Data under study Start Marker

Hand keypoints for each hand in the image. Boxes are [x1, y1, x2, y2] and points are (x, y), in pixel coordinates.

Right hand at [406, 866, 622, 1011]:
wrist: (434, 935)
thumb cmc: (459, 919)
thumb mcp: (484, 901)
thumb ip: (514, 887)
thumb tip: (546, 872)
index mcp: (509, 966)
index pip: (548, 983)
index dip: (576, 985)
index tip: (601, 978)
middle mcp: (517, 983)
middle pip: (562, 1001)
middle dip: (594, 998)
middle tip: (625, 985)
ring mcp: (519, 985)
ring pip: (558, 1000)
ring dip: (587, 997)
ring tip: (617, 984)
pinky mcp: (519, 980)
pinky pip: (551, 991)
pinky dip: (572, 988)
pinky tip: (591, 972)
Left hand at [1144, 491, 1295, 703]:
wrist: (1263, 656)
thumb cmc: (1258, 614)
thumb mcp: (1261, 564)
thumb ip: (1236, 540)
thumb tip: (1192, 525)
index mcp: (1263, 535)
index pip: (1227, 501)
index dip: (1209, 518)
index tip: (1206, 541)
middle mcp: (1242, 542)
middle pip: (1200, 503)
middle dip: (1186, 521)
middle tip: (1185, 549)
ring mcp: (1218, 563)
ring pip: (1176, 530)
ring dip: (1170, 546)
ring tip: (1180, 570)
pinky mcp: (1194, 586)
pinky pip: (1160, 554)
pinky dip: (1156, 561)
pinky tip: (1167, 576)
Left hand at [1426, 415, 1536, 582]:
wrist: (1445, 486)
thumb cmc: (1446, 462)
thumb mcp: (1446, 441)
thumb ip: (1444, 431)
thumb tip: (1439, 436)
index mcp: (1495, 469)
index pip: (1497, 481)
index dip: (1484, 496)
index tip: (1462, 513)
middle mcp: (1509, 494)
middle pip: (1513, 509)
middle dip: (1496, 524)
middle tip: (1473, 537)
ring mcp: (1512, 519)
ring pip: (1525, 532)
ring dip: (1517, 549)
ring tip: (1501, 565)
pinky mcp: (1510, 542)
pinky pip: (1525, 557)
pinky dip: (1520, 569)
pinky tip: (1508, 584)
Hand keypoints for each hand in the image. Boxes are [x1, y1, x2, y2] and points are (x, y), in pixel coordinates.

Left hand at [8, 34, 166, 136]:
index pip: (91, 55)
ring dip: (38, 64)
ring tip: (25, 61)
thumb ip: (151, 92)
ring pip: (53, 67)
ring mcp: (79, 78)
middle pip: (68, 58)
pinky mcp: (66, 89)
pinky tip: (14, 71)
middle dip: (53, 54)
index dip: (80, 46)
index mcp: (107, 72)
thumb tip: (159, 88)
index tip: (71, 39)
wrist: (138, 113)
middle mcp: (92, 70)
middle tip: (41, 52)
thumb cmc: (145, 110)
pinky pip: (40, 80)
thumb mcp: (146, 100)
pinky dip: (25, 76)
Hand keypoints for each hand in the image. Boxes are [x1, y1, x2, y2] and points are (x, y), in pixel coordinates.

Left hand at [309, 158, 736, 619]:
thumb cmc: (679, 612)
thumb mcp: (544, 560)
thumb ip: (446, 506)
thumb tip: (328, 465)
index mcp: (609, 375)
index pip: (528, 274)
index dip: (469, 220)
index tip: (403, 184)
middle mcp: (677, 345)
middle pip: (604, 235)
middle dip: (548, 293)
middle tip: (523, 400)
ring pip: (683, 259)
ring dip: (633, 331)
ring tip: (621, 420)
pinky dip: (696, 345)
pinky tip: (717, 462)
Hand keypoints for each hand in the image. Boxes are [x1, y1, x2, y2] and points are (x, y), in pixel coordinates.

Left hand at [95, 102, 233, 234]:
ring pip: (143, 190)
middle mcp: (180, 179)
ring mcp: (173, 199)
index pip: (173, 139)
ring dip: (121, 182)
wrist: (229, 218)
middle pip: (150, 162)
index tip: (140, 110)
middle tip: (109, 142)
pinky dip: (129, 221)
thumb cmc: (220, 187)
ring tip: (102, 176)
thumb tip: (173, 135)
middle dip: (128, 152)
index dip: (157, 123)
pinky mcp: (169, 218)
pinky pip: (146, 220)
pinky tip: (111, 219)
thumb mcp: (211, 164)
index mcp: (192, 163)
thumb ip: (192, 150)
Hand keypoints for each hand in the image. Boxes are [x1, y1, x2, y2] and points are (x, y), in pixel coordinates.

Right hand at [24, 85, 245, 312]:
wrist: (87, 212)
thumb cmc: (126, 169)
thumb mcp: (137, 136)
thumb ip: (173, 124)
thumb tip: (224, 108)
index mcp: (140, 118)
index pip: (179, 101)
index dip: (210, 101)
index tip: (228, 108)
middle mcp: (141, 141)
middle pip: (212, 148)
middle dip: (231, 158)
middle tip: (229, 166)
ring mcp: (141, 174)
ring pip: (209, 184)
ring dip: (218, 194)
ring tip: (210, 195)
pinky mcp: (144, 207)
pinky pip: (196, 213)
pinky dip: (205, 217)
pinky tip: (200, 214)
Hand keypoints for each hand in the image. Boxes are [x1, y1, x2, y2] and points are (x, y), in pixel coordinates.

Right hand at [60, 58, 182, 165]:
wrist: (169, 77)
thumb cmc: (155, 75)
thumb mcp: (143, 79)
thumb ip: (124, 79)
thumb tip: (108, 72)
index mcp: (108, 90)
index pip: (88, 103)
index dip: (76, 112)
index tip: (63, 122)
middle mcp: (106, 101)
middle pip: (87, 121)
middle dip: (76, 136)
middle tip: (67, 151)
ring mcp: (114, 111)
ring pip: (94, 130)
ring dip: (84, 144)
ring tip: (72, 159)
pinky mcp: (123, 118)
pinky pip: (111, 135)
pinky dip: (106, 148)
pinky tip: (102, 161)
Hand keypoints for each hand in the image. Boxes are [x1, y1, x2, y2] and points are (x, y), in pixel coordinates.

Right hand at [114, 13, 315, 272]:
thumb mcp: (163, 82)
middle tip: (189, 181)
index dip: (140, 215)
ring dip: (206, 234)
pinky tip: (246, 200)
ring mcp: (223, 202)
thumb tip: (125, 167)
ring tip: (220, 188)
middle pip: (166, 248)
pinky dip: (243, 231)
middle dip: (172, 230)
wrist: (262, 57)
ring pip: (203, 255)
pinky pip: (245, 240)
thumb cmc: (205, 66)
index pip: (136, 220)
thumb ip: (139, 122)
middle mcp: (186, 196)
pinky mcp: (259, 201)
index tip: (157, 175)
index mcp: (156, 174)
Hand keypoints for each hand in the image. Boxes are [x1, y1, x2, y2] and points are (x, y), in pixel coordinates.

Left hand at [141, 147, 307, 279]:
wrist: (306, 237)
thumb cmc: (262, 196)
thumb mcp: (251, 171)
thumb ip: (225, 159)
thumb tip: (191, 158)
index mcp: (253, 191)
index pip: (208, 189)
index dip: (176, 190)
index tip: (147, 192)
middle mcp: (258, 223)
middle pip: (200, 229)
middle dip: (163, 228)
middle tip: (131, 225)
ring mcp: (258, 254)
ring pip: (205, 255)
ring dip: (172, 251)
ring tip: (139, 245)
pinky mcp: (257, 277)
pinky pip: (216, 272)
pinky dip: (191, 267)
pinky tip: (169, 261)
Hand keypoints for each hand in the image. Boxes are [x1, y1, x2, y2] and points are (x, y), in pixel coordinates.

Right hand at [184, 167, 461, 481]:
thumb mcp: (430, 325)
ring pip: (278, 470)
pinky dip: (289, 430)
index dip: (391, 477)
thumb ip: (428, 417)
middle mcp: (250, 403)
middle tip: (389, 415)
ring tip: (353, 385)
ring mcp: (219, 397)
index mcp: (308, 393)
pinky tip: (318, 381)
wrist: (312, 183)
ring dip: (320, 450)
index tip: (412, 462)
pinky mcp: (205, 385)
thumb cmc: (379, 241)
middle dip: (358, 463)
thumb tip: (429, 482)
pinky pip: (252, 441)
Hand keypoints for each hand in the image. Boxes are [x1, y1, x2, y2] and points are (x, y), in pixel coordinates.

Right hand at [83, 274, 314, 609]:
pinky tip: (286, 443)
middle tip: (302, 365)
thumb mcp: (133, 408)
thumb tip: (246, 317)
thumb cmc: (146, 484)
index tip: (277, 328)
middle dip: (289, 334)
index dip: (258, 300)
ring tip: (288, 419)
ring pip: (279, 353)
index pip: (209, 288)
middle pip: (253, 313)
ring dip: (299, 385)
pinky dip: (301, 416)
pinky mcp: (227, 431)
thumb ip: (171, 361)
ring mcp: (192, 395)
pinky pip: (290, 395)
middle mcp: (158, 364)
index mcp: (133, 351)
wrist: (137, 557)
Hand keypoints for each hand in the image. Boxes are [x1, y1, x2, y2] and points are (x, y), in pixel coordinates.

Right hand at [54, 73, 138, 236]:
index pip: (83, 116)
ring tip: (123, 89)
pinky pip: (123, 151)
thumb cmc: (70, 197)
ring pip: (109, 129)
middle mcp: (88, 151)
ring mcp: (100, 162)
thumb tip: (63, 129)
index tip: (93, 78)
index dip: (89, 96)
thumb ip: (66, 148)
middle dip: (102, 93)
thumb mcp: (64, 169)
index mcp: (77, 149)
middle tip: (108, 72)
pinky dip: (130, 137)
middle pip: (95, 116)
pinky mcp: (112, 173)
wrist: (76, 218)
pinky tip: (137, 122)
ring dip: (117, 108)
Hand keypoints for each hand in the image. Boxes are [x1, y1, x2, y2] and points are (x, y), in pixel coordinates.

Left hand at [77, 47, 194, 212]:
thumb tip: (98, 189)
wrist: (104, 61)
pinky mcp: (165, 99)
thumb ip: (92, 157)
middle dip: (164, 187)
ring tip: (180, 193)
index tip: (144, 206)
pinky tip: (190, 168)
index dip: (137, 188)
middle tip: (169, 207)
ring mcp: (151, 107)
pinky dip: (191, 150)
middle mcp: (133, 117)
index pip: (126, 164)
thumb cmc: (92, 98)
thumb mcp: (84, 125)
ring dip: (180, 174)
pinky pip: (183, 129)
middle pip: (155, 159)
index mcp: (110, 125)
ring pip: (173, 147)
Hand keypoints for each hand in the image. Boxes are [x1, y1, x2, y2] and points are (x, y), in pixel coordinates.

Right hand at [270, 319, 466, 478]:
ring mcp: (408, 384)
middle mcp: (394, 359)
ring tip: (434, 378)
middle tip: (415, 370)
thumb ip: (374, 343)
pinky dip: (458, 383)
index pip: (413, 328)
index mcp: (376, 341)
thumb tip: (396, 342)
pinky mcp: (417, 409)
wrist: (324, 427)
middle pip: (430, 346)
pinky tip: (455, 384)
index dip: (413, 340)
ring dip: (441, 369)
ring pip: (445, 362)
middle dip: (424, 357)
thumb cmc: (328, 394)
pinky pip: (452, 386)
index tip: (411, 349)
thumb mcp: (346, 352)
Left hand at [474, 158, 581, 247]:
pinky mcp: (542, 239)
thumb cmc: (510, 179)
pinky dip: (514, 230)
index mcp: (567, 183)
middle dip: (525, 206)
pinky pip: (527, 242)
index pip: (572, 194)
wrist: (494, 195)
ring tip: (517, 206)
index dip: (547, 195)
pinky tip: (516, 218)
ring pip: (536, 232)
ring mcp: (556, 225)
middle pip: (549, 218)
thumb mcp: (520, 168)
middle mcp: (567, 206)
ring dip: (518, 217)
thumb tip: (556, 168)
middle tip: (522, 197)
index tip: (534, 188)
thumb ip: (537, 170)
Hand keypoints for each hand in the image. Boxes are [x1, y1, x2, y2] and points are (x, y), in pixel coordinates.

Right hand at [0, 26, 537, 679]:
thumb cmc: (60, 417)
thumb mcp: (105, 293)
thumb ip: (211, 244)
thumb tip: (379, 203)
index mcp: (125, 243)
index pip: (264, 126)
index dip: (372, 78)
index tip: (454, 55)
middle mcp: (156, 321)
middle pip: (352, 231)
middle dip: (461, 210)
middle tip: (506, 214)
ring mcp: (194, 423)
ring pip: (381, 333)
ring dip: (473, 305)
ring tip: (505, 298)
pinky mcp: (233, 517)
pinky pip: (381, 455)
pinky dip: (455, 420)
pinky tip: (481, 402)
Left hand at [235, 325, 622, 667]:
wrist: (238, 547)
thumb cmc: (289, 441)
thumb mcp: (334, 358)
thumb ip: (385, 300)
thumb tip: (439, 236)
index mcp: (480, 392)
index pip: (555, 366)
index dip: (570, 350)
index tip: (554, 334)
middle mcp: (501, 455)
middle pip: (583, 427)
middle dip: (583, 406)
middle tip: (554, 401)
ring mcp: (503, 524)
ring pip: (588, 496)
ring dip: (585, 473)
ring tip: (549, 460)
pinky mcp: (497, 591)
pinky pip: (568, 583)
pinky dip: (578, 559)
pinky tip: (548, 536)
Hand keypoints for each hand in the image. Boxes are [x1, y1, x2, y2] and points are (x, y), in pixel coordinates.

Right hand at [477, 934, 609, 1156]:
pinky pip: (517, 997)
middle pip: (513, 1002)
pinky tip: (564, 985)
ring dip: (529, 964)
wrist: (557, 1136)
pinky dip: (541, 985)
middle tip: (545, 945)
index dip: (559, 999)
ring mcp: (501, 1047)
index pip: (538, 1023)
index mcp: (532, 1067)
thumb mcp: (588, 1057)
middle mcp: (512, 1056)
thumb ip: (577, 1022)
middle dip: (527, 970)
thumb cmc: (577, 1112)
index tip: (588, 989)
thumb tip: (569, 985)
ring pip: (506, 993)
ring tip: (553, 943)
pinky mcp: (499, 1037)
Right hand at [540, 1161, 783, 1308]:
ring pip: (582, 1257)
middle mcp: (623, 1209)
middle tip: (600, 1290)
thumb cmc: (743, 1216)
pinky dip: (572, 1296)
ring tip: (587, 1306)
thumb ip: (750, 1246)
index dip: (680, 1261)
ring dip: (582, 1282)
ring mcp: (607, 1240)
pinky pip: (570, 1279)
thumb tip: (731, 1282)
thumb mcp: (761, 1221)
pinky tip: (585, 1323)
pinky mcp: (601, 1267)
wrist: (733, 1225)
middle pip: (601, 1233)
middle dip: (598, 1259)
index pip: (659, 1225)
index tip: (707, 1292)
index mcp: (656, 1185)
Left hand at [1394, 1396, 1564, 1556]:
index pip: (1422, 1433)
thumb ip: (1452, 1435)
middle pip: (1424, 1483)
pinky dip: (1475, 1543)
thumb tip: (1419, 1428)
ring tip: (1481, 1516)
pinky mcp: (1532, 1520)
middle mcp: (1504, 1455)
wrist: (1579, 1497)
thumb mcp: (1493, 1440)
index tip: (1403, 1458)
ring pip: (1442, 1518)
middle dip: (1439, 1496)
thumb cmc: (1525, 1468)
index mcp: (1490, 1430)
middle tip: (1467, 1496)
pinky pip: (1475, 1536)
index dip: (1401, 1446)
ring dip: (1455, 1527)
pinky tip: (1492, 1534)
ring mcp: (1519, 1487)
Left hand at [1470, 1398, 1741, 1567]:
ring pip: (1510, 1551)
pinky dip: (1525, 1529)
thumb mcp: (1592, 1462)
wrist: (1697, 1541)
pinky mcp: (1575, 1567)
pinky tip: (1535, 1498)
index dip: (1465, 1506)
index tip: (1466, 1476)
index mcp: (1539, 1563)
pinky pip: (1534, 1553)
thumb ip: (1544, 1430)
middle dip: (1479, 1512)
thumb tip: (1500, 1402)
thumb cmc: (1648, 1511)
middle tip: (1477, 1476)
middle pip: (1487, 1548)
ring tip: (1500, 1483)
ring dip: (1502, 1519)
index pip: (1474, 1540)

Data under study End Marker

Work request » All lines with the word "Right" must be located in the data and copied.

Exercise solution »
Right hand at [406, 866, 622, 1011]:
Right hand at [24, 85, 245, 312]:
Right hand at [60, 58, 182, 165]:
Right hand at [114, 13, 315, 272]:
Right hand at [184, 167, 461, 481]:
Right hand at [83, 274, 314, 609]:
Right hand at [54, 73, 138, 236]:
Right hand at [270, 319, 466, 478]:
Right hand at [0, 26, 537, 679]:
Right hand at [477, 934, 609, 1156]:
Right hand at [540, 1161, 783, 1308]:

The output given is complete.